AIM OF THE EXERCISE - Exact copies of all the entries are required.

[Collected data]
------------------------
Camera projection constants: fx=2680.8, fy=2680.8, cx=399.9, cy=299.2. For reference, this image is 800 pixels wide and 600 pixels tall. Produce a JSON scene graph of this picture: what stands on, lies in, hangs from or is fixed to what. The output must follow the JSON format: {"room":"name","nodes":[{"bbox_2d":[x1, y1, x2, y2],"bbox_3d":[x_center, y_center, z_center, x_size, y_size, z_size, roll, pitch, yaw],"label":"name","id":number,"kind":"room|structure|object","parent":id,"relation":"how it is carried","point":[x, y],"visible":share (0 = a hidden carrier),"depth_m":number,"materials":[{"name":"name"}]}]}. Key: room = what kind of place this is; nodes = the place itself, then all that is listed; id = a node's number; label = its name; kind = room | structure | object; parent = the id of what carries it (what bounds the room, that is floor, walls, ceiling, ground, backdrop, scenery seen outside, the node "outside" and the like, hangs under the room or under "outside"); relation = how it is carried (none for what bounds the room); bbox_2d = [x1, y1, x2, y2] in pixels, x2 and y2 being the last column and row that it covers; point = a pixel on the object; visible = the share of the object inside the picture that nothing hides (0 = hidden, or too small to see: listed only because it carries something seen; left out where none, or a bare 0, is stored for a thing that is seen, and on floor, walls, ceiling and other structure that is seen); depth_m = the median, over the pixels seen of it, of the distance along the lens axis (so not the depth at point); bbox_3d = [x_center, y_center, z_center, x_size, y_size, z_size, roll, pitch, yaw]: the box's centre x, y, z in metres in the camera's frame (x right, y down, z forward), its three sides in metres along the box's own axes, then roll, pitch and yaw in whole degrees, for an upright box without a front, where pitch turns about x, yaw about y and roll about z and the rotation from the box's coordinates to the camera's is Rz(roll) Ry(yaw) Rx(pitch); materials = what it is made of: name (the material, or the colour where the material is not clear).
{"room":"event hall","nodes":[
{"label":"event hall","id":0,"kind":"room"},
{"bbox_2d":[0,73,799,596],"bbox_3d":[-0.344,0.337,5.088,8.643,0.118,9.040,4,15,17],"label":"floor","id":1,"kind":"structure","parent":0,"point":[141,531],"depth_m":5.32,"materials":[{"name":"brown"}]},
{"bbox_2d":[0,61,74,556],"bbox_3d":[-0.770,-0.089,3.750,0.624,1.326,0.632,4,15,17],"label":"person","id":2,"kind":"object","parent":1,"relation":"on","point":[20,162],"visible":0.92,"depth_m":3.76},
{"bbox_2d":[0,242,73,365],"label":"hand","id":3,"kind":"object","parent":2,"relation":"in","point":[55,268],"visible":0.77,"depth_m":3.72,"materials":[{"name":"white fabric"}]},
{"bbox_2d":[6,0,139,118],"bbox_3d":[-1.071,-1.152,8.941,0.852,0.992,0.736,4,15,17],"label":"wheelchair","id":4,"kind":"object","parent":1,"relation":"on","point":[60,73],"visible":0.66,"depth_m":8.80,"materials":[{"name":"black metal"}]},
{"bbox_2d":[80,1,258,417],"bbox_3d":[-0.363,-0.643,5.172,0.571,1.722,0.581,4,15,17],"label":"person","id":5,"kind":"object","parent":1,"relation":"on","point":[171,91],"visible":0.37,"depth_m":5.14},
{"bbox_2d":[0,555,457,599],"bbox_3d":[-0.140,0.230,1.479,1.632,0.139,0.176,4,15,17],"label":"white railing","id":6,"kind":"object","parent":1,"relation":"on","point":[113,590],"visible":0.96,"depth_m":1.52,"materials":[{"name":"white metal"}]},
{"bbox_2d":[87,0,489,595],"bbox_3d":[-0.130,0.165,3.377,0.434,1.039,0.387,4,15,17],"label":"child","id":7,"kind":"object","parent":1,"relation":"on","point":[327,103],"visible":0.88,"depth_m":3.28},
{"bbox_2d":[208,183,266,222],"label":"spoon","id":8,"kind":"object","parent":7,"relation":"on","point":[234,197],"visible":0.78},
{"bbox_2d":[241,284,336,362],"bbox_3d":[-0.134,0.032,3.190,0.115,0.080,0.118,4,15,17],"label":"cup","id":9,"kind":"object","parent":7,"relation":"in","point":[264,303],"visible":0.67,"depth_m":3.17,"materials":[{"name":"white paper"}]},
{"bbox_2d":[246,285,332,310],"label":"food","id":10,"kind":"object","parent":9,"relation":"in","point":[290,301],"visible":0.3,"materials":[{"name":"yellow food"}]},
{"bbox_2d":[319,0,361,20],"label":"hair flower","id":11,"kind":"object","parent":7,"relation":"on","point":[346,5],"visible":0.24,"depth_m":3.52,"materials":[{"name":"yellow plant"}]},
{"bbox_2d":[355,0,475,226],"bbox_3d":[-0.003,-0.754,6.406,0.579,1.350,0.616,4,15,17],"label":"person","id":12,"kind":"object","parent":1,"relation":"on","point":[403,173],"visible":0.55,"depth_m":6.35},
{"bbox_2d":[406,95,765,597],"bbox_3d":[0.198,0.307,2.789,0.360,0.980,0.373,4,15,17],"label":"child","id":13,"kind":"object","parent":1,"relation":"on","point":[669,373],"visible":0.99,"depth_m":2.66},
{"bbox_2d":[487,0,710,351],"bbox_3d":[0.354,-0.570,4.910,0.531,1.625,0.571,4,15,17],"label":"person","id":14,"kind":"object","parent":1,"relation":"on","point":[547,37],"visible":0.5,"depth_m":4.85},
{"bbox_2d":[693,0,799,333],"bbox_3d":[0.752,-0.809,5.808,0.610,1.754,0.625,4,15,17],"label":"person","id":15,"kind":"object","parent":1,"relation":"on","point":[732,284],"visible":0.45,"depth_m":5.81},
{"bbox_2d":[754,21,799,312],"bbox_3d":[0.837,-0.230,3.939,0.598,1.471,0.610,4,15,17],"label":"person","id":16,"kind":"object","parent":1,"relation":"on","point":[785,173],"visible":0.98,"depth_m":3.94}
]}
------------------------
ANSWER TO THE PROBLEM -
Camera projection constants: fx=2680.8, fy=2680.8, cx=399.9, cy=299.2. For reference, this image is 800 pixels wide and 600 pixels tall. Produce a JSON scene graph of this picture: what stands on, lies in, hangs from or is fixed to what. The output must follow the JSON format: {"room":"name","nodes":[{"bbox_2d":[x1, y1, x2, y2],"bbox_3d":[x_center, y_center, z_center, x_size, y_size, z_size, roll, pitch, yaw],"label":"name","id":number,"kind":"room|structure|object","parent":id,"relation":"how it is carried","point":[x, y],"visible":share (0 = a hidden carrier),"depth_m":number,"materials":[{"name":"name"}]}]}. Key: room = what kind of place this is; nodes = the place itself, then all that is listed; id = a node's number; label = its name; kind = room | structure | object; parent = the id of what carries it (what bounds the room, that is floor, walls, ceiling, ground, backdrop, scenery seen outside, the node "outside" and the like, hangs under the room or under "outside"); relation = how it is carried (none for what bounds the room); bbox_2d = [x1, y1, x2, y2] in pixels, x2 and y2 being the last column and row that it covers; point = a pixel on the object; visible = the share of the object inside the picture that nothing hides (0 = hidden, or too small to see: listed only because it carries something seen; left out where none, or a bare 0, is stored for a thing that is seen, and on floor, walls, ceiling and other structure that is seen); depth_m = the median, over the pixels seen of it, of the distance along the lens axis (so not the depth at point); bbox_3d = [x_center, y_center, z_center, x_size, y_size, z_size, roll, pitch, yaw]: the box's centre x, y, z in metres in the camera's frame (x right, y down, z forward), its three sides in metres along the box's own axes, then roll, pitch and yaw in whole degrees, for an upright box without a front, where pitch turns about x, yaw about y and roll about z and the rotation from the box's coordinates to the camera's is Rz(roll) Ry(yaw) Rx(pitch); materials = what it is made of: name (the material, or the colour where the material is not clear).
{"room":"event hall","nodes":[
{"label":"event hall","id":0,"kind":"room"},
{"bbox_2d":[0,73,799,596],"bbox_3d":[-0.344,0.337,5.088,8.643,0.118,9.040,4,15,17],"label":"floor","id":1,"kind":"structure","parent":0,"point":[141,531],"depth_m":5.32,"materials":[{"name":"brown"}]},
{"bbox_2d":[0,61,74,556],"bbox_3d":[-0.770,-0.089,3.750,0.624,1.326,0.632,4,15,17],"label":"person","id":2,"kind":"object","parent":1,"relation":"on","point":[20,162],"visible":0.92,"depth_m":3.76},
{"bbox_2d":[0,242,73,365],"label":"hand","id":3,"kind":"object","parent":2,"relation":"in","point":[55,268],"visible":0.77,"depth_m":3.72,"materials":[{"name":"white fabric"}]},
{"bbox_2d":[6,0,139,118],"bbox_3d":[-1.071,-1.152,8.941,0.852,0.992,0.736,4,15,17],"label":"wheelchair","id":4,"kind":"object","parent":1,"relation":"on","point":[60,73],"visible":0.66,"depth_m":8.80,"materials":[{"name":"black metal"}]},
{"bbox_2d":[80,1,258,417],"bbox_3d":[-0.363,-0.643,5.172,0.571,1.722,0.581,4,15,17],"label":"person","id":5,"kind":"object","parent":1,"relation":"on","point":[171,91],"visible":0.37,"depth_m":5.14},
{"bbox_2d":[0,555,457,599],"bbox_3d":[-0.140,0.230,1.479,1.632,0.139,0.176,4,15,17],"label":"white railing","id":6,"kind":"object","parent":1,"relation":"on","point":[113,590],"visible":0.96,"depth_m":1.52,"materials":[{"name":"white metal"}]},
{"bbox_2d":[87,0,489,595],"bbox_3d":[-0.130,0.165,3.377,0.434,1.039,0.387,4,15,17],"label":"child","id":7,"kind":"object","parent":1,"relation":"on","point":[327,103],"visible":0.88,"depth_m":3.28},
{"bbox_2d":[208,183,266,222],"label":"spoon","id":8,"kind":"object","parent":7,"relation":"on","point":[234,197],"visible":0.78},
{"bbox_2d":[241,284,336,362],"bbox_3d":[-0.134,0.032,3.190,0.115,0.080,0.118,4,15,17],"label":"cup","id":9,"kind":"object","parent":7,"relation":"in","point":[264,303],"visible":0.67,"depth_m":3.17,"materials":[{"name":"white paper"}]},
{"bbox_2d":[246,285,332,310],"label":"food","id":10,"kind":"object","parent":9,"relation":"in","point":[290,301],"visible":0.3,"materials":[{"name":"yellow food"}]},
{"bbox_2d":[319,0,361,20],"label":"hair flower","id":11,"kind":"object","parent":7,"relation":"on","point":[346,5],"visible":0.24,"depth_m":3.52,"materials":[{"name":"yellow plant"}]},
{"bbox_2d":[355,0,475,226],"bbox_3d":[-0.003,-0.754,6.406,0.579,1.350,0.616,4,15,17],"label":"person","id":12,"kind":"object","parent":1,"relation":"on","point":[403,173],"visible":0.55,"depth_m":6.35},
{"bbox_2d":[406,95,765,597],"bbox_3d":[0.198,0.307,2.789,0.360,0.980,0.373,4,15,17],"label":"child","id":13,"kind":"object","parent":1,"relation":"on","point":[669,373],"visible":0.99,"depth_m":2.66},
{"bbox_2d":[487,0,710,351],"bbox_3d":[0.354,-0.570,4.910,0.531,1.625,0.571,4,15,17],"label":"person","id":14,"kind":"object","parent":1,"relation":"on","point":[547,37],"visible":0.5,"depth_m":4.85},
{"bbox_2d":[693,0,799,333],"bbox_3d":[0.752,-0.809,5.808,0.610,1.754,0.625,4,15,17],"label":"person","id":15,"kind":"object","parent":1,"relation":"on","point":[732,284],"visible":0.45,"depth_m":5.81},
{"bbox_2d":[754,21,799,312],"bbox_3d":[0.837,-0.230,3.939,0.598,1.471,0.610,4,15,17],"label":"person","id":16,"kind":"object","parent":1,"relation":"on","point":[785,173],"visible":0.98,"depth_m":3.94}
]}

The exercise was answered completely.